Europe’s intrepid Solar Orbiter probe has lifted off on its quest to study the Sun from close quarters. The €1.5bn (£1.3bn) mission is packed with cameras and sensors that should reveal remarkable new insights on the workings of our star.
“Solar Orbiter will address big questions in Solar System science to help us understand how our star creates and controls the giant bubble of plasma that surrounds the whole Solar System and influences the planets within it. It is an ESA mission with strong NASA participation”, as stated on the official website of European space agency.
The 3,790-lb. (1,800 kilograms) spacecraft lifted off atop a United Launch Alliance (ULA) Atlas V rocket, rising off a pad at Space Launch Complex 41 here at Cape Canaveral Air Force Station on Sunday (Feb. 9) at 11:03 p.m. EST (0403 GMT on Feb. 10). The veteran launcher flew in a unique configuration featuring a 13-foot-wide (4 meters) fairing and a single solid rocket booster.

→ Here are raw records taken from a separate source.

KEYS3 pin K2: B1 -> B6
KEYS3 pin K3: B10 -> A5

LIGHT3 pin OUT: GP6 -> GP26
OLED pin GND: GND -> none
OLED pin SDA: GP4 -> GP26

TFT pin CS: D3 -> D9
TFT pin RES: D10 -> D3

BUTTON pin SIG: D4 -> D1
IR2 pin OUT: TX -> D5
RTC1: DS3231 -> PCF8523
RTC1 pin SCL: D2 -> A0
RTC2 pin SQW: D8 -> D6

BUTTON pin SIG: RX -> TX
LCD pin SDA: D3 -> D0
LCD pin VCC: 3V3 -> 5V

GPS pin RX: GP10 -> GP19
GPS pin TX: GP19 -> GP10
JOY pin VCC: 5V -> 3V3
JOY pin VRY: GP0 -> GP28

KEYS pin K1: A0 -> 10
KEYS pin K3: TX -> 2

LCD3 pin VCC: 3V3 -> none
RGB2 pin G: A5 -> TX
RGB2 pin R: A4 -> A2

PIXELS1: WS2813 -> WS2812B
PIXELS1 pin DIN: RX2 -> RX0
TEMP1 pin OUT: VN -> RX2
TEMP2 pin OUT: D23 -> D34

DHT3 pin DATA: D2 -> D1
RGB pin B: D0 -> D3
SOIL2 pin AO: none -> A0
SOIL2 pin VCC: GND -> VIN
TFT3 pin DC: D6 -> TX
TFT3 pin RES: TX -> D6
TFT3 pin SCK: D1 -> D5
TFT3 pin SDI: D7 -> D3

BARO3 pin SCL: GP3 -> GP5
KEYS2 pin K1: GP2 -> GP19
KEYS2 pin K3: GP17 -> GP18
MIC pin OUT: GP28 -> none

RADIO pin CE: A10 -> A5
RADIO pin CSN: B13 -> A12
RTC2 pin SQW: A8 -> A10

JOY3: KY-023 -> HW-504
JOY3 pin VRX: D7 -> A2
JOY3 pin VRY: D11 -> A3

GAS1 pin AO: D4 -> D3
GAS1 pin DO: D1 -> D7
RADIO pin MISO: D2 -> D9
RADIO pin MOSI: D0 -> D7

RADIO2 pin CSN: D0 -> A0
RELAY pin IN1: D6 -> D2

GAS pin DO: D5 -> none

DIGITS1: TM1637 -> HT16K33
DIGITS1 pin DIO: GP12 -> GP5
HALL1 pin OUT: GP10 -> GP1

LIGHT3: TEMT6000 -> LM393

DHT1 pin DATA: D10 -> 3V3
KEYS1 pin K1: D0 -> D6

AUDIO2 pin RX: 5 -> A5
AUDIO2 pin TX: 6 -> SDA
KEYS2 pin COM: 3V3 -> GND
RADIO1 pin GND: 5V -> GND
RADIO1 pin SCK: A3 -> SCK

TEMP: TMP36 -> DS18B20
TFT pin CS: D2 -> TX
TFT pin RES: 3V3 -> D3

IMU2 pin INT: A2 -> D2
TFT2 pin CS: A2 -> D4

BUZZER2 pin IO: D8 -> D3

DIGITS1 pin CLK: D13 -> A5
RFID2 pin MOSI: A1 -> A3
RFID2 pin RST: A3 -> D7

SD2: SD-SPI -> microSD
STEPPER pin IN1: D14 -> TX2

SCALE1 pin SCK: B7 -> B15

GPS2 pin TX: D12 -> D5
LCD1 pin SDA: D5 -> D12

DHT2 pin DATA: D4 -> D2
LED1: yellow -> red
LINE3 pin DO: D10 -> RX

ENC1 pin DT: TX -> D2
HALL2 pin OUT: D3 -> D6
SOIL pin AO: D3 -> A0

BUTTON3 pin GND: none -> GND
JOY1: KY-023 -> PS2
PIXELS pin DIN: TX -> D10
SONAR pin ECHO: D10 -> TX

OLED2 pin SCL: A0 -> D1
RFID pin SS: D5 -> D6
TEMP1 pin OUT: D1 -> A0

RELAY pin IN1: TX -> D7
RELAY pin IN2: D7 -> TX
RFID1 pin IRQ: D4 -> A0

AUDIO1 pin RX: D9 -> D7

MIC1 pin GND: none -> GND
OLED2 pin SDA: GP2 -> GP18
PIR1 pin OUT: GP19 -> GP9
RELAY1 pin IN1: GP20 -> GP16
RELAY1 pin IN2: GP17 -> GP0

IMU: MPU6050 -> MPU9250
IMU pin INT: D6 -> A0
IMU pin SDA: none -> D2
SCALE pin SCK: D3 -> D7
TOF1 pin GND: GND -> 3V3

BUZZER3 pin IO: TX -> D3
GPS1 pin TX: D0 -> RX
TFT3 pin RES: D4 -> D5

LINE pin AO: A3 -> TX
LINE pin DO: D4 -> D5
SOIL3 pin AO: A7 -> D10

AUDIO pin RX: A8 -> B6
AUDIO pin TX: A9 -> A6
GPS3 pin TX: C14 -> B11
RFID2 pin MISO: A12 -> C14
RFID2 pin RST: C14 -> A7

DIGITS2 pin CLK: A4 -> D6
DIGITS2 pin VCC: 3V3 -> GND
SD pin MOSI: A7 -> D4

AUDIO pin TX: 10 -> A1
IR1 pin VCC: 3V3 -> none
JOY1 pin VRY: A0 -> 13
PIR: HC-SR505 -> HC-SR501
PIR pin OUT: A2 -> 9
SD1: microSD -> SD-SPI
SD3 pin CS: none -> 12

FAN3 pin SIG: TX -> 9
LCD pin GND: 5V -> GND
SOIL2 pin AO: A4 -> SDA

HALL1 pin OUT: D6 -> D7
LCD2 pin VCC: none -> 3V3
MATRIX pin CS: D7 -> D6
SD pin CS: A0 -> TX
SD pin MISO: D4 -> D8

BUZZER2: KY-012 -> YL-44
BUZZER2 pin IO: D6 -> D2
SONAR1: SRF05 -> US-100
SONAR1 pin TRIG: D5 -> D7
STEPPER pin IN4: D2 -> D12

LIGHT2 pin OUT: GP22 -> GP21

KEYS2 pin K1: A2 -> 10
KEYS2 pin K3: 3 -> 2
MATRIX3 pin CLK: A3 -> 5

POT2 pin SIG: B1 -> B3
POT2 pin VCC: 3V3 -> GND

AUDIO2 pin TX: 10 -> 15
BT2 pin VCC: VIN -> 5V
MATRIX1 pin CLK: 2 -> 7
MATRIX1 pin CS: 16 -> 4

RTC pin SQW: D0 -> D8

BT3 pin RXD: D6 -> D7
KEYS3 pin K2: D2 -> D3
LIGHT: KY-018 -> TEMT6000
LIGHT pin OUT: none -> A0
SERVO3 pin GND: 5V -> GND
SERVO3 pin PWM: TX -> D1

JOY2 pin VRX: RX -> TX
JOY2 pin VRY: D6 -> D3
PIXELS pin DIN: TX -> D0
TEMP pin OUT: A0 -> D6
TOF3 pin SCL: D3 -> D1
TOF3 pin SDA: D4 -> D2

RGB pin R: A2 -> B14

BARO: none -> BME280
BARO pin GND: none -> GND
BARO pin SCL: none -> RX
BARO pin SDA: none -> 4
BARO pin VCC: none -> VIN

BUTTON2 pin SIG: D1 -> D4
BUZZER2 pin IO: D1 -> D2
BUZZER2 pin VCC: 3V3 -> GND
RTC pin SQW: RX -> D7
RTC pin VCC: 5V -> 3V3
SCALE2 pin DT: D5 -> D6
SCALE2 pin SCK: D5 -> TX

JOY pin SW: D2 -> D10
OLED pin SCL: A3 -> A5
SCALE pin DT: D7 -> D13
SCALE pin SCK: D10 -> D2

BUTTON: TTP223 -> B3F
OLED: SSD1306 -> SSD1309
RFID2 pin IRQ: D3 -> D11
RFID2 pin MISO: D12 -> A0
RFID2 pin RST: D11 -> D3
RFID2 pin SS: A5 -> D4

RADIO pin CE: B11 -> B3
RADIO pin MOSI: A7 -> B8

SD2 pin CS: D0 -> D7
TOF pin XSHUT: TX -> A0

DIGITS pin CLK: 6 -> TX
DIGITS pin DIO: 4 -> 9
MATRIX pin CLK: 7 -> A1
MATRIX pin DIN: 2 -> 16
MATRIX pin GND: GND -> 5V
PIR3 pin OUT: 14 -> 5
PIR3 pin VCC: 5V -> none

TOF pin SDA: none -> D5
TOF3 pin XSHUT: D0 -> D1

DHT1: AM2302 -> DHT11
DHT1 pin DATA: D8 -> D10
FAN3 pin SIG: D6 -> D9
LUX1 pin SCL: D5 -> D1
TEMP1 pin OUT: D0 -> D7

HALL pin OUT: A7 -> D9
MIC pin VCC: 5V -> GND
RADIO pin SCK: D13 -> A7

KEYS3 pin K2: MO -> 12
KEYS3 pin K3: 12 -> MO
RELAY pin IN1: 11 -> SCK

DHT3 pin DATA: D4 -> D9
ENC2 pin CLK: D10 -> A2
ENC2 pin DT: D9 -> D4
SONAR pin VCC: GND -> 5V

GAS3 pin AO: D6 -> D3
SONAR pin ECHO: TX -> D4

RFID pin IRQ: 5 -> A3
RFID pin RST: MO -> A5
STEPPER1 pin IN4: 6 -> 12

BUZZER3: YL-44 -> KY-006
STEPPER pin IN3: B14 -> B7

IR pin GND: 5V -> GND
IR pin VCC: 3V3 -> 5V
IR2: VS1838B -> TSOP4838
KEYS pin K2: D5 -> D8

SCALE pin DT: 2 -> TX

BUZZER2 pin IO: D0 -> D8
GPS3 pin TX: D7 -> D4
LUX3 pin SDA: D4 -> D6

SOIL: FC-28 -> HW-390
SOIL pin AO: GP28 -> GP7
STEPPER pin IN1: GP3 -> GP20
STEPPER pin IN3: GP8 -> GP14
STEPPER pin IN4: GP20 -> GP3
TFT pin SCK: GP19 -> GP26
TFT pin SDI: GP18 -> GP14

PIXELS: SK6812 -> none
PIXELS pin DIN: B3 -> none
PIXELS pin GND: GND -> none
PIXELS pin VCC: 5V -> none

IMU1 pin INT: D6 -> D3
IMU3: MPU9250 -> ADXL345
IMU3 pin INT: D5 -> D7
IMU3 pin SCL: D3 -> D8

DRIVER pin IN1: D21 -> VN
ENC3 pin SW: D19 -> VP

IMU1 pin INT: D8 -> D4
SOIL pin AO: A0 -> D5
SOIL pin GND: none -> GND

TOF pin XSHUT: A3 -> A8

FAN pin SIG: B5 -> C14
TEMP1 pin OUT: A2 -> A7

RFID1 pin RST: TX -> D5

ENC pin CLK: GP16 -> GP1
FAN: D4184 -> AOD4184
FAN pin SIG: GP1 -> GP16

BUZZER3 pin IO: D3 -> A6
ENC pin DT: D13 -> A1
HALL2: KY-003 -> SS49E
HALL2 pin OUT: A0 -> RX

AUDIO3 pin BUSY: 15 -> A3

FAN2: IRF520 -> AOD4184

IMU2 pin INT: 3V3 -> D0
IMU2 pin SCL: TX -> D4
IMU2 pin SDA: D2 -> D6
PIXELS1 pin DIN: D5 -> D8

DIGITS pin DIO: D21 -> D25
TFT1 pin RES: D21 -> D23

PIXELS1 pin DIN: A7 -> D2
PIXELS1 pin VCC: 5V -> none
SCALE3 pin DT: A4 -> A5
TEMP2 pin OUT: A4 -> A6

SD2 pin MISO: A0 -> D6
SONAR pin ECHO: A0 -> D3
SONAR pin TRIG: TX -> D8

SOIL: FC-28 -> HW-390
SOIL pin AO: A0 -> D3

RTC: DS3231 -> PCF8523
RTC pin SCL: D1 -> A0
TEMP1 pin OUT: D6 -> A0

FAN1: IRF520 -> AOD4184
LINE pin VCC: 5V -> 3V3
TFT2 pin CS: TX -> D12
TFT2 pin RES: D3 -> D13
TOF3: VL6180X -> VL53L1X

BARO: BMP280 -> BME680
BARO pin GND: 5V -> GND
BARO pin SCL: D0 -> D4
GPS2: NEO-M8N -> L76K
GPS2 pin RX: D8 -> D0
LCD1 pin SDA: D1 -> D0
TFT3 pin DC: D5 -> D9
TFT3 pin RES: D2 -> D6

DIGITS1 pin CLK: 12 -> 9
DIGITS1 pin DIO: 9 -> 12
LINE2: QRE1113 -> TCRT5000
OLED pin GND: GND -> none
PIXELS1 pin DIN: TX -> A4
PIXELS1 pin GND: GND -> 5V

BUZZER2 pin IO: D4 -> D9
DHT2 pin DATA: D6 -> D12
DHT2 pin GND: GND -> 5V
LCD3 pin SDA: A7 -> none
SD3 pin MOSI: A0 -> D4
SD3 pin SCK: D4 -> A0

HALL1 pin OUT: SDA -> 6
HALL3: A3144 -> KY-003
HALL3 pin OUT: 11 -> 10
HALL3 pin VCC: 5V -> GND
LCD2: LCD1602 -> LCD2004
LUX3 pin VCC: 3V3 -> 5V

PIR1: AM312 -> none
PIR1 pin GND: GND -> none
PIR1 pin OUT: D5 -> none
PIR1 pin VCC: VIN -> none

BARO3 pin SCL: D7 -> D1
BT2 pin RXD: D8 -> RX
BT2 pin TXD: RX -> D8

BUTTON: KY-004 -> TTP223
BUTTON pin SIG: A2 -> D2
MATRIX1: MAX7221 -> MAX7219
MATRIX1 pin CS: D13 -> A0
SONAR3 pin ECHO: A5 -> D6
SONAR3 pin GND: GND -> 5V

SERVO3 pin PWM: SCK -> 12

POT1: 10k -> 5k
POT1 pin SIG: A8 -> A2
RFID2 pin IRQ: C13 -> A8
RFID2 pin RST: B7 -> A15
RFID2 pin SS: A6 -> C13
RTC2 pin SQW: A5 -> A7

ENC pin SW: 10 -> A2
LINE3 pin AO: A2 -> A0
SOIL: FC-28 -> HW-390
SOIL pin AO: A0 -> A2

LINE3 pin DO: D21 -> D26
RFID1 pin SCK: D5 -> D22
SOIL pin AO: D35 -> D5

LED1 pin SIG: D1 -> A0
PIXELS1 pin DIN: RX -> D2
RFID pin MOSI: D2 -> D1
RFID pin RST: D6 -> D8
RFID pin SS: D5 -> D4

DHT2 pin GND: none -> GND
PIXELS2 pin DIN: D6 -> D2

Solar Orbiter separated from the rocket as planned 53 minutes after lift-off. And, a few minutes later, the mission team had established communications with the spacecraft. So this launch, the first of the year for ULA, seemed to go swimmingly.
Solar Orbiter is collaboration between the European Space Agency (ESA) and NASA. The mission is expected to return unprecedented data and images, as well as our first views of the sun’s Polar Regions, and the team of people behind it are thrilled.
“Whenever you launch something, it’s incredibly exciting,” GüntherHasinger, ESA’s director of science, told Space.com. “The biggest relief comes when you see the light from the rocket and then when the sounds waves hit you.”
“This mission is such a treasure and important to science, we all want it to go well,” he added.
ESA is leading the Solar Orbiter mission, with NASA paying for the launch vehicle and one of the 10 instruments on board. NASA’s total monetary contribution to the mission is roughly $386 million, with ESA contributing $877 million out of a grand total cost of around $1.5 billion. (García told Space.com that the participating research institutions and universities were not required to disclose how much each of the individual instruments cost.)
Solar Orbiter was designed to study the sun up close. Its main goal is to answer the question: How does the sun create and control the heliosphere, the huge protective bubble that surrounds our solar system — and why does that bubble change over time?
Scientists believe the key to answering that question lies in the sun’s Polar Regions. Solar Orbiter will be the first spacecraft to image this enigmatic region. “We believe this area holds the keys to unravelling the mysteries of the sun’s activity cycle,” Daniel Müller, ESA’s Solar Orbiter project scientist said.
It’s a similar route to one that another NASA spacecraft took towards the Sun two years ago. In 2018, NASA launched a solar-bound spacecraft called the Parker Solar Probe, which has gotten closer to the Sun than any human-made vehicle has come before. The mission has already gathered valuable data about the Sun that is better shaping our understanding of how the celestial body works. Like most other solar vehicles, the Parker Solar Probe is orbiting in line with the planets and it’s not equipped with a camera. Solar Orbiter will be able to complement that mission with its unique route and instruments.
Solar Orbiter will cruise toward the sun, completing a few passes of Venus on its way to study our star up close. Preliminary science measurements are expected as early as May, with full science operations commencing in November 2021 when the craft’s imagers come online.